The significantly lower attack rate in this outbreak among children who had received two doses of measles vaccine provides evidence that a two dose strategy might achieve a level of immunity sufficient to prevent measles in schools and supports the recommendation in 1989 of second doses for school age children. During 1985 to 1988 persistent school outbreaks demonstrated that even a completely implemented one dose strategy would fail because of high contact rates in schools and the high contagiousness of measles.7-10 Limited data suggested improved protection among recipients of two doses of MCV,8,11 but data directly demonstrating the effectiveness of a two dose policy in preventing school outbreaks were not available.

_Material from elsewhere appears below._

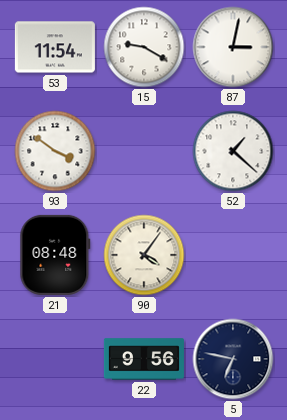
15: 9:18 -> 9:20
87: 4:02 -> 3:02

Recent outbreaks in 1996 in Utah, Alaska, Texas and Washington,12-14 and in 1998 in Alaska,15 occurred primarily among school age children who received only one dose of MCV; these children were from age cohorts not covered by two dose requirements. In the Alaska outbreaks the attack rate among schoolchildren who had received two doses of MCV was lower than among one dose recipients or unvaccinated children. Colorado has a two dose requirement for children entering middle school. This requirement has prevented high school and college outbreaks, which occurred frequently in the late 1980s; however, the presence of large numbers of undervaccinated elementary school age children permitted the Mesa County outbreak to occur. The absence of cases among the elementary school children who had received two doses suggests that administering the second dose at elementary school entry will help prevent the persistence of school age cohorts with substantial numbers of susceptible children.
Once measles virus is introduced, vaccination requirements that cover essentially every child with two doses of MCV appear to be necessary to prevent school outbreaks. School A was not protected by herd immunity despite 95% one dose and >45% two dose coverage; measles cases occurred among unvaccinated children even in grades with very high two dose coverage.
In 1998 ∼53% of US schoolchildren were covered by state requirements for two doses of MCV (CDC, unpublished data, 1998). The ACIP has recommended that the requirement for a second dose of MCV should be implemented among all school age children by 2001.16 Until that goal is achieved schools with cohorts of undervaccinated children are at risk for outbreaks. A high level of second dose coverage in all cohorts of school children and college students is likely to be necessary to sustain elimination of indigenous transmission of measles in the United States.
This work was supported by funding from the US Centers for Disease Control and Prevention, Atlanta, GA.